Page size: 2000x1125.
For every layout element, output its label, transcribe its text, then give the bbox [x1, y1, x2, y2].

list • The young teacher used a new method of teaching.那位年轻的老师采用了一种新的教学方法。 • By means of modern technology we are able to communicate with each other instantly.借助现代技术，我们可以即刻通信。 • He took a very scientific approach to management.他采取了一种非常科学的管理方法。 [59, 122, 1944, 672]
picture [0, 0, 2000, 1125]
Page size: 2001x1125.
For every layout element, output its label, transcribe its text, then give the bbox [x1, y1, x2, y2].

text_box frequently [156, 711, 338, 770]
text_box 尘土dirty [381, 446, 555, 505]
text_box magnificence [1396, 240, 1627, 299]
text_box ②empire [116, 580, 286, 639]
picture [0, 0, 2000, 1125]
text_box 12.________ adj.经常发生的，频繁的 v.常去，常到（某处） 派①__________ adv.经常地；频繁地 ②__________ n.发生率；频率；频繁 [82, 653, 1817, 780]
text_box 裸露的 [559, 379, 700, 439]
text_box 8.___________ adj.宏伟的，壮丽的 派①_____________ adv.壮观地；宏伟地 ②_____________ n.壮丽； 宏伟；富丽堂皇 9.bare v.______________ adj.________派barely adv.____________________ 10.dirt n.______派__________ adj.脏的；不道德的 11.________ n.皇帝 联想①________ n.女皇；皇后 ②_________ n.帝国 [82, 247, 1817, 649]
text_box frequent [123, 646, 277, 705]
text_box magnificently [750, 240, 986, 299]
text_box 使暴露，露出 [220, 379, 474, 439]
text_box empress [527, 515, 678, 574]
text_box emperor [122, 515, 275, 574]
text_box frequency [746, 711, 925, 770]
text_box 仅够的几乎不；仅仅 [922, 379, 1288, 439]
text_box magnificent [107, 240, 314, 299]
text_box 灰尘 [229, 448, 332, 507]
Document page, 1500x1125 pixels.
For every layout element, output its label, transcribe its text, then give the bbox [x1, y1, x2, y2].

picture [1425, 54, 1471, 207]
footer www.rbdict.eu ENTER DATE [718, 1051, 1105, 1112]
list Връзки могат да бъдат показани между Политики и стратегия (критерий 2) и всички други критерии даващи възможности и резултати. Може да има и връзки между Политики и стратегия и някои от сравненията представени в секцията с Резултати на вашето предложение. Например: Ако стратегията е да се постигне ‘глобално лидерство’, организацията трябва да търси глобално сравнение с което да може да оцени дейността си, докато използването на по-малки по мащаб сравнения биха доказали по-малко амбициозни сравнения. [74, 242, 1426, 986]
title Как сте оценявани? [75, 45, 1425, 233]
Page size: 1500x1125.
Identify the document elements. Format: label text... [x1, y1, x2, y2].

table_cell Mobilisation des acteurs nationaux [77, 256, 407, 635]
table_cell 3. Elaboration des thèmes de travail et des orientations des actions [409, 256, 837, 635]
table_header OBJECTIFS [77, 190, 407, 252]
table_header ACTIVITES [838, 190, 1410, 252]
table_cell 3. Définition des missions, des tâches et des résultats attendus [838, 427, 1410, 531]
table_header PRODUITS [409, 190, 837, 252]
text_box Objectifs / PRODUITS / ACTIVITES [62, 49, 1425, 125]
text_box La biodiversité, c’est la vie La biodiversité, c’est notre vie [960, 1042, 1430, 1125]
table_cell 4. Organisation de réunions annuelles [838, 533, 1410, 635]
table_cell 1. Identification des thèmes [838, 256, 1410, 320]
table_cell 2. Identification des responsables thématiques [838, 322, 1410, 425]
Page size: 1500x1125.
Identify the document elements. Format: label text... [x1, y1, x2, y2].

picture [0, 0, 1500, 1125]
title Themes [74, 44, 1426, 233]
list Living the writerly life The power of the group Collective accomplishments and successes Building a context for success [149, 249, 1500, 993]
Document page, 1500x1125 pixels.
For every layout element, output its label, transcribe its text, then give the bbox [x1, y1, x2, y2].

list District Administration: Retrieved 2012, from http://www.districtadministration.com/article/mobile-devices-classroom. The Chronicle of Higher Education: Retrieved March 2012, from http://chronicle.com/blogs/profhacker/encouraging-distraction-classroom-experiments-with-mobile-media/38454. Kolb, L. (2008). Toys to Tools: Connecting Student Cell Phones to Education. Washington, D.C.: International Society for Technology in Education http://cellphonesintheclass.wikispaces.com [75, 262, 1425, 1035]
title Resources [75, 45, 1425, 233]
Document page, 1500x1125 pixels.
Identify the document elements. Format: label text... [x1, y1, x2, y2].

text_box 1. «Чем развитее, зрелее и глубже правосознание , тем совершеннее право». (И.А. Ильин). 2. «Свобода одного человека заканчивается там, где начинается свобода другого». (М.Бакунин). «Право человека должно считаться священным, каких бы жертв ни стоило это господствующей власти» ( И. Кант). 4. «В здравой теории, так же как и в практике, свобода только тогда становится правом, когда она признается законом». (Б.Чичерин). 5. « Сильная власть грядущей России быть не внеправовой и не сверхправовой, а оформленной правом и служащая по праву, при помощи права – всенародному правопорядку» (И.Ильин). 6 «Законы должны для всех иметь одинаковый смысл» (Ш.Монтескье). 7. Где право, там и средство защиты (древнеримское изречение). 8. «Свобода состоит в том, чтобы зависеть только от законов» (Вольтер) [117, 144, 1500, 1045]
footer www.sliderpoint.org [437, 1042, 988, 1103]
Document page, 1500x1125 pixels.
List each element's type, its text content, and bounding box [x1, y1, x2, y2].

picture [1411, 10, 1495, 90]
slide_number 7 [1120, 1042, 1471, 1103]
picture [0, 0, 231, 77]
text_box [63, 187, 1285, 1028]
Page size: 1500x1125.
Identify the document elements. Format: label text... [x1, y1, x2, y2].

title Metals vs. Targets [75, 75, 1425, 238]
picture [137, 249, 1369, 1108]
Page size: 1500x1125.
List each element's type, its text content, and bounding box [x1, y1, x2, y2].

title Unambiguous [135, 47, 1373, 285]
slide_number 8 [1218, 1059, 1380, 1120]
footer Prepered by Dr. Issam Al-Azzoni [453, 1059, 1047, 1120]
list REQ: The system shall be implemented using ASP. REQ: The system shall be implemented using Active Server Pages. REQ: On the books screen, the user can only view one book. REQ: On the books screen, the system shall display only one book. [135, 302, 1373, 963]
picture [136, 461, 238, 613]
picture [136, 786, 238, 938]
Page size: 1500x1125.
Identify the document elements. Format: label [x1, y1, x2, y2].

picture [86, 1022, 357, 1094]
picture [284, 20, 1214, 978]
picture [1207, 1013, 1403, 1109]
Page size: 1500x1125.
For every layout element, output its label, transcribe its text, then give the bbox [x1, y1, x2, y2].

..........

What the task asks -
Repeat every line exactly, starting with the first line of the entries, and stop once the line containing "Page size: 2001x1125." has been given.

Response to this exercise -
Page size: 2000x1125.
For every layout element, output its label, transcribe its text, then give the bbox [x1, y1, x2, y2].

list • The young teacher used a new method of teaching.那位年轻的老师采用了一种新的教学方法。 • By means of modern technology we are able to communicate with each other instantly.借助现代技术，我们可以即刻通信。 • He took a very scientific approach to management.他采取了一种非常科学的管理方法。 [59, 122, 1944, 672]
picture [0, 0, 2000, 1125]
Page size: 2001x1125.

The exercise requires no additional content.